### DOCUMENT PASSAGE
The path continues alongside the busy A548 for about two miles. There was an “official” alternative route inland, which would have avoided this at the addition of about a mile; it was a longish day anyway, so I opted for the road.

The A548 near Ffynnongroyw, photographed from The Wales Coast Path by Charles Hawes

Not looking so busy in this pic

It was pretty uninteresting couple of miles, although I thought the (ex) Mostyn Railway Station was quite jolly.

Mostyn Railway Station building, photographed from The Wales Coast Path by Charles Hawes

It closed in 1966

Having exhausted Mostyn‘s jollity, the path then leaves the road, crosses the railway line by a footbridge and takes a route alongside the estuary. Looking back I could see that the path had avoided Mostyn Dock and its associated works, which was something of a disappointment (really).

View to Mostyn Dock from the Wales Coast Path, photographed by Charles Hawes

Do read the link- the dock will come up in my last post of the walk

The next mile was uneventful; a couple of guys fishing enjoying the peace and relative quiet.

Fishermen on the Dee estuary near Mostyn, photographed from The Wales Coast Path by Charles Hawes

Fishermen don’t like life too exciting

Then it got very interesting, as up ahead was a great big ship in a great big mess.

The Duke of Lancaster ship, Mostyn, photographed from the Wales Coast Path by Charles Hawes

This is a first!

The Duke of Lancaster was a passenger ship that operated in Europe between 1956 and 1979. The intention of the current owners was to transform it into a docked “fun ship”. Do read the link- its a great and continuing saga.

The Duke of Lancaster ship, Mostyn, photographed from the Wales Coast Path by Charles Hawes

Kinda spooky, isn’t it?

 According to the (disputed) Wikipedia entry, the plan is to open it again as an art gallery and in 2012 and 2013 several mural artists were commissioned to decorate its exterior. Plans seems to have stalled at this point.

The Duke of Lancaster ship, Mostyn, photographed from the Wales Coast Path by Charles Hawes

And maybe beautiful?

I suspect that it will quietly rot away over the next few decades – or perhaps it will get salvaged and disappear.

The Duke of Lancaster ship, Mostyn, photographed from the Wales Coast Path by Charles Hawes

But certainly very weird

Whatever it’s future it made my day.

The Duke of Lancaster ship, Mostyn, photographed from the Wales Coast Path by Charles Hawes

Perhaps everything might feel a little dull after this

The next couple of miles were fairly dull. On the roadside there were some industrial units.

Industrial units on A548, photographed from The Wales Coast Path by Charles Hawes

I seem to remember they were quite noisy

The estuary was mostly hidden by a sea-wall of large boulders….

Sea wall on Dee estuary, photographed from The Wales Coast Path by Charles Hawes

….many of which were quite attractive in their own right.

Sea wall on Dee estuary, photographed from The Wales Coast Path by Charles Hawes

Rocks can always be interesting

The next point of interest was Greenfield dock, where a crouched figure carved in wood has been put on a tall post. The excellent leaflet I had picked up produced by Flintshire’s Countryside Service informed me that it is called “The Boy” and was made by Mike Owens.

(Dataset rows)
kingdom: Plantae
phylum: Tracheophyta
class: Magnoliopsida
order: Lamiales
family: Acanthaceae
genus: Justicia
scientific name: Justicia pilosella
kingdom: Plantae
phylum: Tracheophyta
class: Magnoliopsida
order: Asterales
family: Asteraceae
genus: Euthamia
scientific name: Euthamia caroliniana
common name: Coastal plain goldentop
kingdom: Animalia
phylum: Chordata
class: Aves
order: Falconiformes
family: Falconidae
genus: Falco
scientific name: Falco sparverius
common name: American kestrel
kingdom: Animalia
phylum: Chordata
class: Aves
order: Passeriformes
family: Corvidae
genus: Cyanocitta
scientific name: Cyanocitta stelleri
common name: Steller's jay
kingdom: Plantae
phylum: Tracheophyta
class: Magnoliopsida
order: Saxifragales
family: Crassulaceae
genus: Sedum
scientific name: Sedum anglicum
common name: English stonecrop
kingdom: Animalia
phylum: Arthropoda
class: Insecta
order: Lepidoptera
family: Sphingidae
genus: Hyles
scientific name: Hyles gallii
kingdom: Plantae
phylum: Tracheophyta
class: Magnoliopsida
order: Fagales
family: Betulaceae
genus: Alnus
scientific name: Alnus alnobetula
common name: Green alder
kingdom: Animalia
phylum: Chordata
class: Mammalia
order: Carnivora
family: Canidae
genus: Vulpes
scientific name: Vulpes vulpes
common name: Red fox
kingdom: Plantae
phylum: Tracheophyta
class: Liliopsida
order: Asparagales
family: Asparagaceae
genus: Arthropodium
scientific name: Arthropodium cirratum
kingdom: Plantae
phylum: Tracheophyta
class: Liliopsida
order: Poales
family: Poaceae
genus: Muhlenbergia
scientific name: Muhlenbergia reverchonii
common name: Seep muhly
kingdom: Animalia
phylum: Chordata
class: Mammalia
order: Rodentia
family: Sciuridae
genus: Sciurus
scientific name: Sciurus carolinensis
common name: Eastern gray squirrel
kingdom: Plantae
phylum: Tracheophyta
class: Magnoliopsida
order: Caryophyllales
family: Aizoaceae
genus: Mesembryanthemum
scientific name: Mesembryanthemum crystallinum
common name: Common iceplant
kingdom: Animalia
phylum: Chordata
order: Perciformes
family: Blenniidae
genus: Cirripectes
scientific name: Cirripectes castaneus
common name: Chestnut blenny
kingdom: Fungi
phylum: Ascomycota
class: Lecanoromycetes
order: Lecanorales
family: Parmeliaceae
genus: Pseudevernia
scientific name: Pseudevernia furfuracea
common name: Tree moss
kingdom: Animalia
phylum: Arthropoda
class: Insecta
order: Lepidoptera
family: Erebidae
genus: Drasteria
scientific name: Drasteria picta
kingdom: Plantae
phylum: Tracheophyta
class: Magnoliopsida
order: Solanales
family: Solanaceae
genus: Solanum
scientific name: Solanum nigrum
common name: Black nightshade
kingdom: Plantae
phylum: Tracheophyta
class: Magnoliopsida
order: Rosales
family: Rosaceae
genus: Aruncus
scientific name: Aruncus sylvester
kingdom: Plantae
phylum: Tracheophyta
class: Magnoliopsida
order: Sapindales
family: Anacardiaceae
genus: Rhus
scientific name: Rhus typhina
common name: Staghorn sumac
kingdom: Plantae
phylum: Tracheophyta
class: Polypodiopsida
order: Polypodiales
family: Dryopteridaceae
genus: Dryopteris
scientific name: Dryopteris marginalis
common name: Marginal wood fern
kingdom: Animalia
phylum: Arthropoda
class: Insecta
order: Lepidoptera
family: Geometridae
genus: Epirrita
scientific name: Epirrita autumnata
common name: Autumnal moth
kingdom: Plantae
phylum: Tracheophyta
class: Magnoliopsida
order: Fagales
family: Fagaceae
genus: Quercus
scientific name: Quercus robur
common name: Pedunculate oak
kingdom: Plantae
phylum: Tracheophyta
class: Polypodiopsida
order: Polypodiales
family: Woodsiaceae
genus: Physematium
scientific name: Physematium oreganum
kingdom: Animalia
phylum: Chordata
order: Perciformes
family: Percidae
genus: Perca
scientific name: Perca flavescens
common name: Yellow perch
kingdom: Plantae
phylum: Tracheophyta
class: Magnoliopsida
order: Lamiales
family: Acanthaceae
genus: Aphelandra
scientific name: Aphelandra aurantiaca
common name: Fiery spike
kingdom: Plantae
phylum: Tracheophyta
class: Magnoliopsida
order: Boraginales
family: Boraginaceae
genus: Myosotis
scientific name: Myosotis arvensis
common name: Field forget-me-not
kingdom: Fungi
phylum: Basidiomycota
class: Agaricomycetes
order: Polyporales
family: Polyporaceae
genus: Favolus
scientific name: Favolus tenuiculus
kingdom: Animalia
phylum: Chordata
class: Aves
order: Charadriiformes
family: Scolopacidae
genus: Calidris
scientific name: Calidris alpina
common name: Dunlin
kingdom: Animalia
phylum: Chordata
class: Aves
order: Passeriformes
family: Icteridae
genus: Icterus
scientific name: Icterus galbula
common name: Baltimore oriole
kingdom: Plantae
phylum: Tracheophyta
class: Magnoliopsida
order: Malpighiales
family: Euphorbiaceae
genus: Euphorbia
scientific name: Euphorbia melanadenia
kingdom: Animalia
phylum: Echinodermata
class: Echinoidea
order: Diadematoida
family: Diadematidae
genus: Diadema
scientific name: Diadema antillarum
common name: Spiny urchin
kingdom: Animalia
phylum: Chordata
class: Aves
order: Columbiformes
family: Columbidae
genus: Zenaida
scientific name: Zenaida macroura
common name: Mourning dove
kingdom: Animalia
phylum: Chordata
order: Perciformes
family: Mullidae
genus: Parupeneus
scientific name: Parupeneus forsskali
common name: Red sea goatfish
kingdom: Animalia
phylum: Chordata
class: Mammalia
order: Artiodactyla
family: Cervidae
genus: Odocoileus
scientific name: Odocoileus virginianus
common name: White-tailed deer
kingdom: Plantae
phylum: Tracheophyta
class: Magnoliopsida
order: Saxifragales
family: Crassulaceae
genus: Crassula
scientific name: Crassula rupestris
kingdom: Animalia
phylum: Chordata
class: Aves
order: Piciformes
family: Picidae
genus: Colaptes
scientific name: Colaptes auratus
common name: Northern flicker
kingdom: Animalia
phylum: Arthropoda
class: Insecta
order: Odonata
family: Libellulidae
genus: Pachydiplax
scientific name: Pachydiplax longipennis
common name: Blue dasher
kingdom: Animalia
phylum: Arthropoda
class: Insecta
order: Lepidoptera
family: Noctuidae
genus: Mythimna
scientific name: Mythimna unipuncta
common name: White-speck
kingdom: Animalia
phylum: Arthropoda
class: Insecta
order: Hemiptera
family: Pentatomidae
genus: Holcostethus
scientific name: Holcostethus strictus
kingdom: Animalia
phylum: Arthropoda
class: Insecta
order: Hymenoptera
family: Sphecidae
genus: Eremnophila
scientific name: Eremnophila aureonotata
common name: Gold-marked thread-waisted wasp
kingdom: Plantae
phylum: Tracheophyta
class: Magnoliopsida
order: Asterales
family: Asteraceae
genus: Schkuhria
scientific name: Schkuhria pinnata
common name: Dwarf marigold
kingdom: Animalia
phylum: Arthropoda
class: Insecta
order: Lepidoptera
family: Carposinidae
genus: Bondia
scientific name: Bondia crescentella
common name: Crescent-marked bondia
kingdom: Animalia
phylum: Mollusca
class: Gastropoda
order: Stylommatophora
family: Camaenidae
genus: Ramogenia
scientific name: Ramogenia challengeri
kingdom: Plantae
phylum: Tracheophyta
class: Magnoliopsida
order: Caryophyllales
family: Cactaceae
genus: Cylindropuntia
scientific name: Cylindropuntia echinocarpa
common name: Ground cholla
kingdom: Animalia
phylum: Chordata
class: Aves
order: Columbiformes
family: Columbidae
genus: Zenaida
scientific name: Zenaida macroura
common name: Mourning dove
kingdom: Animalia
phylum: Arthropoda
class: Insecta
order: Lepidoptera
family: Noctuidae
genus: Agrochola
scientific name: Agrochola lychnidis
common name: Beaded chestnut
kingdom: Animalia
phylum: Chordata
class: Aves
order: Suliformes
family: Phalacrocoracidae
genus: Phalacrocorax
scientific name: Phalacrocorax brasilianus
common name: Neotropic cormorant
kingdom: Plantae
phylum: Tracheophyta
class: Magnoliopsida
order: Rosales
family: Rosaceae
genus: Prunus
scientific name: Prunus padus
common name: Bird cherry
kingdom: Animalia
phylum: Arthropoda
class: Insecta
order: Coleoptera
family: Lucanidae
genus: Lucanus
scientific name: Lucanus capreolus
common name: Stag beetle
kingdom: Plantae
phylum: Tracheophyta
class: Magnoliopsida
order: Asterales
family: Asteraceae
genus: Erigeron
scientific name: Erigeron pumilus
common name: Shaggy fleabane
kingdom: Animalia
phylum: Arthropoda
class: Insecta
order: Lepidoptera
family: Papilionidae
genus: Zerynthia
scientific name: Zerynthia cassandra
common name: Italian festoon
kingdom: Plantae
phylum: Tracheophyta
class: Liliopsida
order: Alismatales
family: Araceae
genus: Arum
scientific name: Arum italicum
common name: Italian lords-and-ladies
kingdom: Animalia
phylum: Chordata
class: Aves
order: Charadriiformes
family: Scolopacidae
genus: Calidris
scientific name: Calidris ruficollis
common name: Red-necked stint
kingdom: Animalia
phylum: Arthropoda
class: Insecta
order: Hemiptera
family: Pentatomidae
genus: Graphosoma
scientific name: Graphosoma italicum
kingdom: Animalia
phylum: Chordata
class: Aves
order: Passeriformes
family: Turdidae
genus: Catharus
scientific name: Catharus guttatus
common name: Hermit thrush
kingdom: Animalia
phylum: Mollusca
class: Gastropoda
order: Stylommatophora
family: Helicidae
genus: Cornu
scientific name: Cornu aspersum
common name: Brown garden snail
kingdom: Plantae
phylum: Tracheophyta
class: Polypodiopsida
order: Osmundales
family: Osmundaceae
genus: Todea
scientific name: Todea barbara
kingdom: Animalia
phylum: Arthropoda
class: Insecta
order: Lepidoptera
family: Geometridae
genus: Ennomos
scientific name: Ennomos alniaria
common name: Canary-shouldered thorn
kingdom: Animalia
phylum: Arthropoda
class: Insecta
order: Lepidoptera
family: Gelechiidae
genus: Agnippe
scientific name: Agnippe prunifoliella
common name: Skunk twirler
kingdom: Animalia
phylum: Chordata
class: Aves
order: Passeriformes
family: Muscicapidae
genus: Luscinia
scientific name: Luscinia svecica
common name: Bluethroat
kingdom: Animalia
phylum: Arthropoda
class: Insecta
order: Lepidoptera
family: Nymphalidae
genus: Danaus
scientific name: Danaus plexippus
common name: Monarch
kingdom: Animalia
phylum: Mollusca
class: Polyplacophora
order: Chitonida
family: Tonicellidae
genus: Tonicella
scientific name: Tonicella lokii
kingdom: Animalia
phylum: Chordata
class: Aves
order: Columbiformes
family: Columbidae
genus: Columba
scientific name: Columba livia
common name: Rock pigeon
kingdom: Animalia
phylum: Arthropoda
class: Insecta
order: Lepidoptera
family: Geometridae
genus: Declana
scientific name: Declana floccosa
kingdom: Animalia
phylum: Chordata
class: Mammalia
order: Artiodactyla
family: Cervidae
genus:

### WORK TO COMPLETE
1) In the coastal walk account, what years did the Duke of Lancaster operate as a passenger ship in Europe?
2) Go on with the Wales Coast Path walk account from the point where it ends.

### EXERCISE RESULTS
1) From 1956 to 1979.

2)
Sculpture at Greenfield Dock, photographed from The Wales Coast Path b y Charles Hawes

I didn’t notice all the flies when I took the pic

There were a few little boats in the quiet dock that was once important port.

Greenfield Dock, photographed from The Wales Coast Path b y Charles Hawes

All a bit sleepy

 There wasn’t much traffic on the estuary – just a few tiny trawlers that were slowly phut phutting up and down.

Trawler on the Dee estuary, photographed from the Wales Coast Path by Charles Hawes

Or possibly, chug chugging

Just after passing a recycling centre there was a mysterious channel into the estuary with no explanatory board, so I can’t enlighten you as to its origins.

Channel into the Dee estuary, photographed from The Wales Coast Path by Charles Hawes

All suggestions welcome

The next settlement I passed by – still separated from the coast by the road and railway line – was Bagillt. In the late C18th  Bagillt had become a centre of raw-mineral extraction and manufacture in North-East Wales. Hundreds of men laboured in 11 collieries that surrounded the village. Who’d have thought it?

The wide inlet of Station Gutter is what remains of the dock and quay that was used to ship materials out.

Station Gutter, Bagillt, photographed from The Wales Coast Path by Charles Hawes

Another example of the dramatic change that has taken place in the coast over the last two or three centuries

At its mouth a few fishermen were sorting out their little boats.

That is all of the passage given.